Sellers don’t need to run a node, hold gas, or know how to broadcast. The facilitator absorbs that.

Choosing a facilitator

OptionWhenTrade-offs
Public (x402.org/facilitator)Demos, dev, low volumeFree; rate-limited; no SLA
Self-hostedProduction, high volume, regulatory needsYou run it; you pay gas; you own the SLA
Provider-hostedProduction with ops handed offPaid; SLA; pick one with the schemes + chains you need

For most starting integrations, x402.org’s public facilitator is the right pick. Move to self-hosted or a provider when:

  • Rate limits bite (you hit 429s during normal traffic)
  • You need a specific chain or scheme the public facilitator doesn’t support
  • Compliance requires a known legal entity in the settlement path
  • You want gas-sponsorship economics under your control

Multi-facilitator failover

Set AGENTAGON_FACILITATOR_URLS=url1,url2,url3 to give the seller middleware a pool. On a transient 5xx or timeout, the middleware retries the same facilitator three times with exponential backoff; on exhaustion it falls back to the next URL. The buyer sees one fresh 402 challenge if the whole pool is exhausted.

import os
os.environ["AGENTAGON_FACILITATOR_URLS"] = (
    "https://x402.org/facilitator,"
    "https://my-backup.example.com/facilitator"
)

The pool is process-wide; configure it once at startup. The middleware doesn’t load-balance proactively; it just falls over on failure.

Permit2 and upto

upto payments use Permit2 to let the facilitator pull a variable amount from the buyer’s wallet (up to the maxAmountRequired). This requires:

  • A one-time Permit2 allowance from the buyer’s wallet to the facilitator’s on-chain caller (set via Permit2.approve(facilitator_address, USDC, max_uint, deadline))
  • The seller advertising upto in its 402’s accepts[] with the facilitator’s on-chain address in extra.facilitatorAddress
⚠️

Public testnet facilitators (including x402.org’s) don’t yet ship gas-sponsoring extensions. Each buyer wallet must approve Permit2 once on-chain. See docs/EXTERNAL_GAPS.md EG-1 for the full status.

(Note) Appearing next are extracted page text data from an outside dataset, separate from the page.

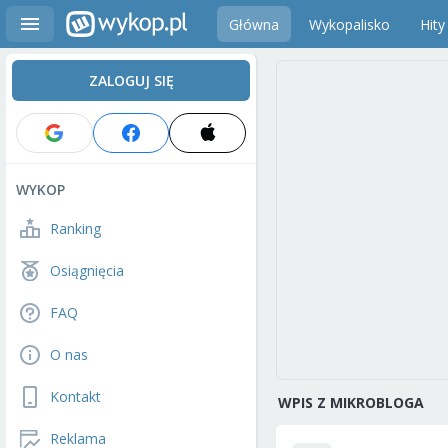
Główna
Wykopalisko
Hity
ZALOGUJ SIĘ
WYKOP
Ranking
Osiągnięcia
FAQ
O nas
Kontakt
WPIS Z MIKROBLOGA
Reklama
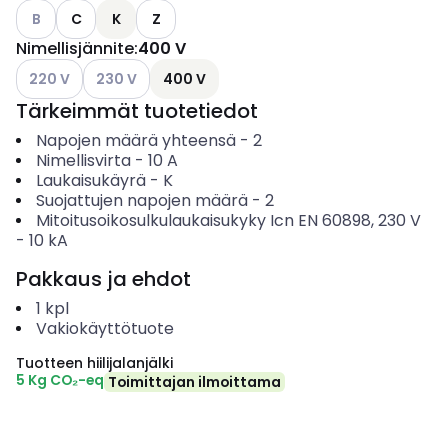
Katso käytettävissä olevat vaihtoehdot
B
C
K
Z
Nimellisjännite
:
400 V
Katso käytettävissä olevat vaihtoehdot
Katso käytettävissä olevat vaihtoehdot
220 V
230 V
400 V
Tärkeimmät tuotetiedot
Napojen määrä yhteensä
-
2
Nimellisvirta
-
10
A
Laukaisukäyrä
-
K
Suojattujen napojen määrä
-
2
Mitoitusoikosulkulaukaisukyky Icn EN 60898, 230 V
-
10
kA
Pakkaus ja ehdot
1
kpl
Vakiokäyttötuote
Tuotteen hiilijalanjälki
5 Kg CO₂-eq
Toimittajan ilmoittama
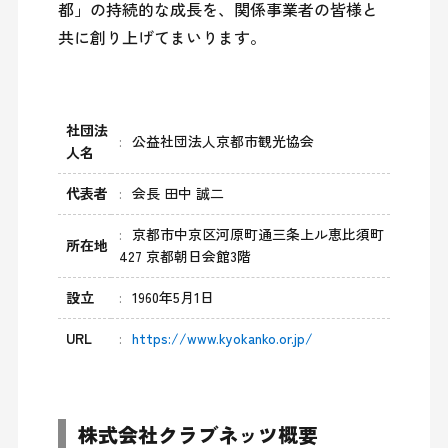
都」の持続的な成長を、関係事業者の皆様と
共に創り上げてまいります。
社団法
公益社団法人京都市観光協会
人名
代表者
会長 田中 誠二
京都市中京区河原町通三条上ル恵比須町
所在地
427 京都朝日会館3階
設立
1960年5月1日
URL
https://www.kyokanko.or.jp/
株式会社クラブネッツ概要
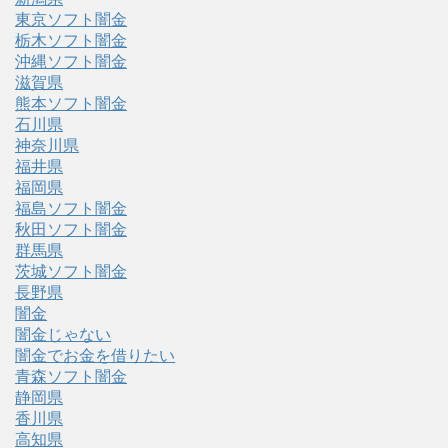
東京ソフト闇金
栃木ソフト闇金
沖縄ソフト闇金
滋賀県
熊本ソフト闇金
石川県
神奈川県
福井県
福岡県
福島ソフト闇金
秋田ソフト闇金
群馬県
茨城ソフト闇金
長野県
闇金
闇金じゃない
闇金でお金を借りたい
青森ソフト闇金
静岡県
香川県
高知県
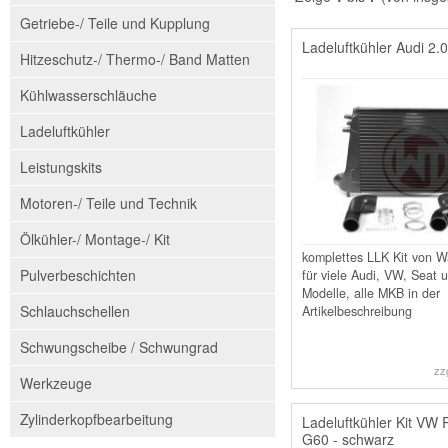
Getriebe-/ Teile und Kupplung
Ladeluftkühler Audi 2.
Hitzeschutz-/ Thermo-/ Band Matten
Kühlwasserschläuche
Ladeluftkühler
Leistungskits
Motoren-/ Teile und Technik
Ölkühler-/ Montage-/ Kit
komplettes LLK Kit von W
Pulverbeschichten
für viele Audi, VW, Seat
Modelle, alle MKB in der
Schlauchschellen
Artikelbeschreibung
Schwungscheibe / Schwungrad
zz
Werkzeuge
Zylinderkopfbearbeitung
Ladeluftkühler Kit VW R
G60 - schwarz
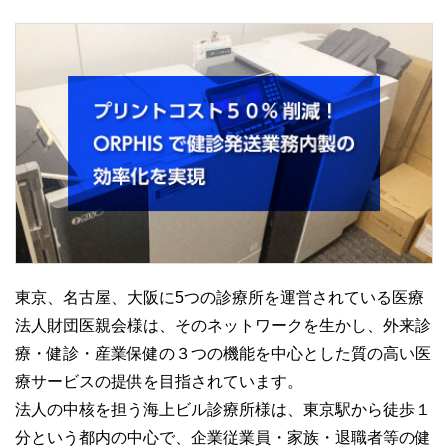
東京、名古屋、大阪に5つの診療所を運営されている医療
法人財団医親会様は、そのネットワークを生かし、外来診
療・健診・産業保健の３つの機能を中心とした質の高い医
療サービスの提供を目指されています。
法人の中核を担う海上ビル診療所様は、東京駅から徒歩１
分という都内の中心で、企業従業員・家族・退職者等の健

If you don’t need upto, stay on exact. EIP-3009 is gas-sponsored by the facilitator’s on-chain settlement; buyers don’t hold gas.

Settlement timing

The facilitator response includes txHash but the on-chain transaction is broadcast asynchronously. The seller can return 200 to the buyer immediately on success: true; the tx confirms within seconds on Base. If you need on-chain finality before responding (e.g. for fraud-sensitive flows), poll the tx hash; otherwise trust the facilitator’s verification.